Florian Klaempfl escreveu:
> Alexander Klenin schrieb:
>   
>> On Thu, Dec 11, 2008 at 20:16, Florian Klaempfl <flor...@freepascal.org> 
>> wrote:
>>     
>>> Alexander Klenin schrieb:
>>>       
>>>> I.e. my specific problem can be solved in SVN by creating a branch of 
>>>> TAChart
>>>> component and giving me commit access to it, but then
>>>> similar branch should be created for my patches to DBGrid,
>>>> and yet another one for patches to SynEdit (both stalled for about a month 
>>>> now),
>>>> etc.
>>>> Obviously, this is not a scalable solution for many developers ;-)
>>>>
>>>>         
>>> But isn't the problem that the patches don't get into the central
>>> repository?
>>>       
>> They will get there eventually. The key thing is that patches can be 
>> 'batched'
>> for review/application and not spoon-fed one by one.
>>     
>
> This can be done with an svn branch as well? I'am rather sure the
> lazarus people give you write access to a branch if you ask. 

Yes. But other developers (like me) may want their branches that will 
require some admin effort (create branch, give access rights) from the 
main developers tree. With DVCS you start your own branch without  
incommode nobody.

An real example:
- i'm the developer of  the Sqlite component shipped with fpc.
- Previously i worked locally and send various fixes as a patch to the 
fpc team. They complained.

* _DATASET CONTENT_

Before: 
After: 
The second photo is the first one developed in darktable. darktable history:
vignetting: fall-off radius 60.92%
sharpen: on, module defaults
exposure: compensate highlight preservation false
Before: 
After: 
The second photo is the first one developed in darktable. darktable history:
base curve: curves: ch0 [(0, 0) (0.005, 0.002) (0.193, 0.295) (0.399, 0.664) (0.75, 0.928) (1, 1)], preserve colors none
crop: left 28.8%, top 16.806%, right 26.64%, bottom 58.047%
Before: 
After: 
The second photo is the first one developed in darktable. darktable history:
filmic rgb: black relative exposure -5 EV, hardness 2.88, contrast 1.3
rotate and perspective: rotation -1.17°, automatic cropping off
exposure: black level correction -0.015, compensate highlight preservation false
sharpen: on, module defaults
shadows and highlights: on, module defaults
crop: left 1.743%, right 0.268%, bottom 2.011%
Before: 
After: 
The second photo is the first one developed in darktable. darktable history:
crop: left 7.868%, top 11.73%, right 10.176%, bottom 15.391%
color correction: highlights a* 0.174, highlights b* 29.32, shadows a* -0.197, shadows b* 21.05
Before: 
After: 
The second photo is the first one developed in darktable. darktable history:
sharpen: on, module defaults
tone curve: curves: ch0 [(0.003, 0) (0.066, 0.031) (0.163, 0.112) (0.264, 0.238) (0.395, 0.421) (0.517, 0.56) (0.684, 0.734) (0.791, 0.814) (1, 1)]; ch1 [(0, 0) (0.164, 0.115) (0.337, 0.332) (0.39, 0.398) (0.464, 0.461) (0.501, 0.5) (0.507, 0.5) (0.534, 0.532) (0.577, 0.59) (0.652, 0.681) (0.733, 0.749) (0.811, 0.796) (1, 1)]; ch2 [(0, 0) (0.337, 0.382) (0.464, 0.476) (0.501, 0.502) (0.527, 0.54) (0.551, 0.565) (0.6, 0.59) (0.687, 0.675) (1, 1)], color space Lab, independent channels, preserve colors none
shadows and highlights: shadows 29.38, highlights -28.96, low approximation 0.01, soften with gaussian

* _DIRECTION 1_
Answer these questions about the email thread:
(a) Besides TAChart, which two components are named as having patches?
(b) About how long have those patches been stalled?
(c) In the last message, the writer is the developer of which component shipped with fpc?
* _DIRECTION 2_
Give back everything in the email thread from "Yes. But other" down to "incommode nobody.", copied exactly.
None of the items are needed here.

* _PROBLEM SOLUTION 1_
(a) DBGrid and SynEdit
(b) About a month
(c) The Sqlite component

* _PROBLEM SOLUTION 2_
Yes. But other developers (like me) may want their branches that will 
require some admin effort (create branch, give access rights) from the 
main developers tree. With DVCS you start your own branch without  
incommode nobody.